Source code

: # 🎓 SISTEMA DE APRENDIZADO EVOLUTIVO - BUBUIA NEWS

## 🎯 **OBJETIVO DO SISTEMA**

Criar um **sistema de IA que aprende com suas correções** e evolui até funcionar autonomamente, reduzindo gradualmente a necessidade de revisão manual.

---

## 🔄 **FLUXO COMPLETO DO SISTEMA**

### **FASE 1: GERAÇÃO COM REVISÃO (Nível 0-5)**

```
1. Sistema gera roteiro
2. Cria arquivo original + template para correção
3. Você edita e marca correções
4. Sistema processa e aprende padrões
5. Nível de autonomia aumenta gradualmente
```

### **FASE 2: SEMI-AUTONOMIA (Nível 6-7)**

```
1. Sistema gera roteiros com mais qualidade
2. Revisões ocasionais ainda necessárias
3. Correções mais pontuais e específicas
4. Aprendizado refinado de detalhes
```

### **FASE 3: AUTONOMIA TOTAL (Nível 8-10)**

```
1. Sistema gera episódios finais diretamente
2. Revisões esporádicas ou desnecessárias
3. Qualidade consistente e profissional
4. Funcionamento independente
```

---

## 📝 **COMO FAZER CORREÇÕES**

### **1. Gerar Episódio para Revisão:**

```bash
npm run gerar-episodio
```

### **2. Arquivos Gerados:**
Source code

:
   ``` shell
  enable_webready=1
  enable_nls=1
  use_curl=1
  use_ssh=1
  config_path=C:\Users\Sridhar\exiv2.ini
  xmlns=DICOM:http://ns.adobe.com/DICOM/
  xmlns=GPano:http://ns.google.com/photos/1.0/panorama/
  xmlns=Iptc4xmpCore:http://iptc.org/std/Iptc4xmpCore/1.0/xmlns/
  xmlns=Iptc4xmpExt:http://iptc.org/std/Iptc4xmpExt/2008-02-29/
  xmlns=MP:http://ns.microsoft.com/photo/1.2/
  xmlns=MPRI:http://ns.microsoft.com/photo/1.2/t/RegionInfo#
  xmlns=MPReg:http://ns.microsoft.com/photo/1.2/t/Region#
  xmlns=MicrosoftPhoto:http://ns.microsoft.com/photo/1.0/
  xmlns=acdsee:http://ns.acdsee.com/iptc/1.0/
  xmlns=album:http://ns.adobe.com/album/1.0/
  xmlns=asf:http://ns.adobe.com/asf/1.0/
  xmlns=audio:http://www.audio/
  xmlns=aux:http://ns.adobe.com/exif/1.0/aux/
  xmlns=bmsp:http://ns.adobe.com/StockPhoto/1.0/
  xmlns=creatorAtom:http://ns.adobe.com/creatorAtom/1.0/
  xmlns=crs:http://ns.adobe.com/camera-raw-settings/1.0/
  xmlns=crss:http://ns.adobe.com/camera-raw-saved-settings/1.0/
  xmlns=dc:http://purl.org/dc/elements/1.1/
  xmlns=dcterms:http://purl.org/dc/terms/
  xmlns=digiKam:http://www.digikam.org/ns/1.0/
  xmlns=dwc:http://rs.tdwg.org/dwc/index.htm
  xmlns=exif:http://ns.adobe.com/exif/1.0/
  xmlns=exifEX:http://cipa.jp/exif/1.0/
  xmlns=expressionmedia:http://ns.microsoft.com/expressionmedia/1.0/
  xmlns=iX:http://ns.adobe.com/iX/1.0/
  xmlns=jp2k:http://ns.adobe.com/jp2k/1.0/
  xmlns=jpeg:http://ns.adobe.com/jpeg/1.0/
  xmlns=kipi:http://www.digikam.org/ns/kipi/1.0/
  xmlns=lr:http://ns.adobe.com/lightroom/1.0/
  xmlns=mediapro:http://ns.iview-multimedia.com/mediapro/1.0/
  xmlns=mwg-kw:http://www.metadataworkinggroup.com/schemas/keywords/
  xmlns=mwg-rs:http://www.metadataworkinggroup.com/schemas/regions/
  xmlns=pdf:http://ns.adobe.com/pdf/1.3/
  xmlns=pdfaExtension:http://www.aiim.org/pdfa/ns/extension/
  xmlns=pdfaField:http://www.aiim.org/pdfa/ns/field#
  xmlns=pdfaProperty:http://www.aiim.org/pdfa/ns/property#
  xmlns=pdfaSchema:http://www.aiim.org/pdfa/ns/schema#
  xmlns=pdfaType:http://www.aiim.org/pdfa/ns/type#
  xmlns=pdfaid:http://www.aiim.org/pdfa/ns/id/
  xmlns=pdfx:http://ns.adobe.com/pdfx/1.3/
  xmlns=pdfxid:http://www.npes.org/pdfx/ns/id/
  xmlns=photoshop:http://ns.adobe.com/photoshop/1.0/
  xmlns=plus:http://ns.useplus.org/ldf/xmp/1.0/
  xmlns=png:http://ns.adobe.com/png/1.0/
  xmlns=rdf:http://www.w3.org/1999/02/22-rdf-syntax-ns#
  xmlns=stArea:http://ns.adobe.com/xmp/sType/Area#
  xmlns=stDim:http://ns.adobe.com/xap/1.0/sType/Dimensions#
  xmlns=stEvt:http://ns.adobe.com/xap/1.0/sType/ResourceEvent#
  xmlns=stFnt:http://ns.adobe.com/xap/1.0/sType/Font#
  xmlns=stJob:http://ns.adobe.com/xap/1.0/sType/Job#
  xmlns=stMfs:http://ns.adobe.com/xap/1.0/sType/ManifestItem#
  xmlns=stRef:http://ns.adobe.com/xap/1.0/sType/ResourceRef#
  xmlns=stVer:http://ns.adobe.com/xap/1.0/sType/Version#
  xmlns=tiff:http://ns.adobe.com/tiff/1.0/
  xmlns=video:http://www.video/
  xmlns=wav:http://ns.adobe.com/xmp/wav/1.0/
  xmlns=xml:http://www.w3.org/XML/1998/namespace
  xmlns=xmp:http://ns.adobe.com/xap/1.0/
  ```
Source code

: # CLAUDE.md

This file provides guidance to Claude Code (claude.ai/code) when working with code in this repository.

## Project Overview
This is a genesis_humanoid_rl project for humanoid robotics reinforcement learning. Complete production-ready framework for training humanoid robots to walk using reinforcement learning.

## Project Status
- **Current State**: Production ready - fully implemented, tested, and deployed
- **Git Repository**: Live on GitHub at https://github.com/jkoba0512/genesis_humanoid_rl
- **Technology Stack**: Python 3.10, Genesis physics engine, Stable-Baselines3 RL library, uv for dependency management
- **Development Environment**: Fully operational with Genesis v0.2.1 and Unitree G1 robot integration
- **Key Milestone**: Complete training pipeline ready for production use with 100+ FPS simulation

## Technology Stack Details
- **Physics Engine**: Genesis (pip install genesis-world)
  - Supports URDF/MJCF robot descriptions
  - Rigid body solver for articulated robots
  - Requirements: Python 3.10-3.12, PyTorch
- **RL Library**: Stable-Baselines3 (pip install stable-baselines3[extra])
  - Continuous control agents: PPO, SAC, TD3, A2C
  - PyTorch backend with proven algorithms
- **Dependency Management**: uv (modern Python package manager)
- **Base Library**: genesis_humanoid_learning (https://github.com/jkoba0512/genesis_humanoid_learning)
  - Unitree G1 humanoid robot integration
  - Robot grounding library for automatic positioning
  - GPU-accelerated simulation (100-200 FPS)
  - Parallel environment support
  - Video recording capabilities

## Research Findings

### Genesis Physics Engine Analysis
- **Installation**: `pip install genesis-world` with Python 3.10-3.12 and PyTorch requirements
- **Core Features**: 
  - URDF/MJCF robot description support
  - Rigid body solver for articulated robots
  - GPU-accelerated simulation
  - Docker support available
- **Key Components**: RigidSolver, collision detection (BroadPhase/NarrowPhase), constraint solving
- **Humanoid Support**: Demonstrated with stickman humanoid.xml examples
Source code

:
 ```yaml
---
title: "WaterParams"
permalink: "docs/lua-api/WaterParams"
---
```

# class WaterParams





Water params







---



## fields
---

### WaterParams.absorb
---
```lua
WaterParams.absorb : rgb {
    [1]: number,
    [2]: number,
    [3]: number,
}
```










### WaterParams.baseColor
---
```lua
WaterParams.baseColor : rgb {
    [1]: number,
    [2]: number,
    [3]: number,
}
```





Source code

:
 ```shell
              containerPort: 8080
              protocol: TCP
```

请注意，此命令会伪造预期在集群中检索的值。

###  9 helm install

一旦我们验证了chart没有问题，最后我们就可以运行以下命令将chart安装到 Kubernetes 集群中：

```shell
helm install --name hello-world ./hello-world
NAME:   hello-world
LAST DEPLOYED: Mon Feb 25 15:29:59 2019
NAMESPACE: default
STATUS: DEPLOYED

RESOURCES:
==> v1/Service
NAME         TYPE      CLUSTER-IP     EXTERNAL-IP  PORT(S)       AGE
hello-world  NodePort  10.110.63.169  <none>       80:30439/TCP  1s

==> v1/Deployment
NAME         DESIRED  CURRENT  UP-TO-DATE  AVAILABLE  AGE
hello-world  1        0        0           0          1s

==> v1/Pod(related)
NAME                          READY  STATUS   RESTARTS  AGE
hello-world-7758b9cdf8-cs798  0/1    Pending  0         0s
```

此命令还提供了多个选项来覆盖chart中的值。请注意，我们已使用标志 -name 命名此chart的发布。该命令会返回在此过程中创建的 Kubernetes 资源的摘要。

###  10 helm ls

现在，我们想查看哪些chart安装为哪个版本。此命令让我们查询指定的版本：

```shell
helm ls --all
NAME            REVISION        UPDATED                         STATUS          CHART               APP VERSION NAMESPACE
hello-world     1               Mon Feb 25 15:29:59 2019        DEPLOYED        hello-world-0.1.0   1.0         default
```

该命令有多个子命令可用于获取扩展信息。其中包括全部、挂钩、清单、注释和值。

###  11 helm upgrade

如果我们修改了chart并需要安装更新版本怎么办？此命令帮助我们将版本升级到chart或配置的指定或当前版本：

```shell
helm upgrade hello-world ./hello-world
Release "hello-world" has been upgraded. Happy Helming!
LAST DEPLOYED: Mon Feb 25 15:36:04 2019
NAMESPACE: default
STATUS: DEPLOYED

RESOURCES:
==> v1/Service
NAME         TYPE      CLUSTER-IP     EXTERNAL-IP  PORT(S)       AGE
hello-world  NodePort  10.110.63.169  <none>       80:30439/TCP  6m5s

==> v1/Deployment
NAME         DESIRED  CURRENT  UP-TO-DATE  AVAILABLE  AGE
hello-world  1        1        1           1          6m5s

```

• **THE TASK**
For the listing above, give the number of lines that contain the string "Stack" and nothing else.

• **TASK OUTPUT**
2